Long story , will try to paraphrase: my sister is with an emotionally abusive h. Long ago he was also violent and aggressive towards her, I have no idea now whether that still goes on.
They both have rewritten history and denied any of this ever happened.
I have interfered in the past for the sake of her and my nephews, this did me no favours, the upshot being I was banned from their lives. I didn't always intervene in the best way but it was done with best intentions.
I've seen him ban his own mum for disobeying him too.
In the end, desperate to keep contact I have bitten my tongue and tired to stay friendly in the face of his constant baiting.

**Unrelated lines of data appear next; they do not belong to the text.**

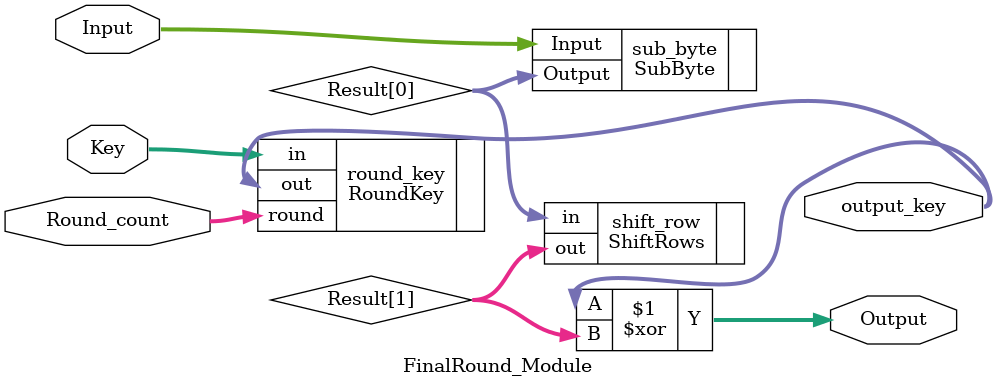
<source format=v>
`timescale 1ns / 1ps
module FinalRound_Module(
    input [127:0] Input, 
    input [127:0] Key,
    input [3:0] Round_count,
    output [127:0] output_key,
    output [127:0] Output
);

wire [127:0] Result [0:1];

SubByte sub_byte(.Input(Input), .Output(Result[0]));
ShiftRows shift_row(.in(Result[0]), .out(Result[1]));
RoundKey round_key(.round(Round_count), .in(Key), .out(output_key));

assign Output = output_key ^ Result[1];

endmodule
</source>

He hates all our family and is rude to all of us, which has ended up with her bitter that a lot of family don't bother with her. He has little to no friends, all their socialising is mainly through her and her friends. She defends him for having 'trust issues from his childhood ' and he's never forgiven me for getting involved. She says I should respect their marriage which I have done but I don't think I should respect it to the point where he can say and do whatever he likes to me without being challenged.
He loves a fight or argument and thinks he's super clever with words and wit.
Every now and then I rise to the bait. Subsequently, since end of last year I'm banned again and tbh I can't be bothered anymore, it's too upsetting and draining, she adores him and his word is gospel.
anything that goes against him is not tolerated.
I'm not perfect for having intervened but she's my sister , I've been there when she's answered yes to all the questions on the police dv risk questionnaire they do and I've heard her screaming as well as seen my nephew very distressed, I'm crying writing this.
Anyway i sent Christmas presents to the kids from my kids, no acknowledgement from them and my little girl has just had a birthday. She has kept asking where her youngest cousins birthday card is and wanting to invite him to her party. Of course I haven't invited as I know it'll be ignored.
Half of me wants to tell her she shouldn't take it out on the kids but the other half of me says I'll be subject to more abuse if I contact her. What should I do?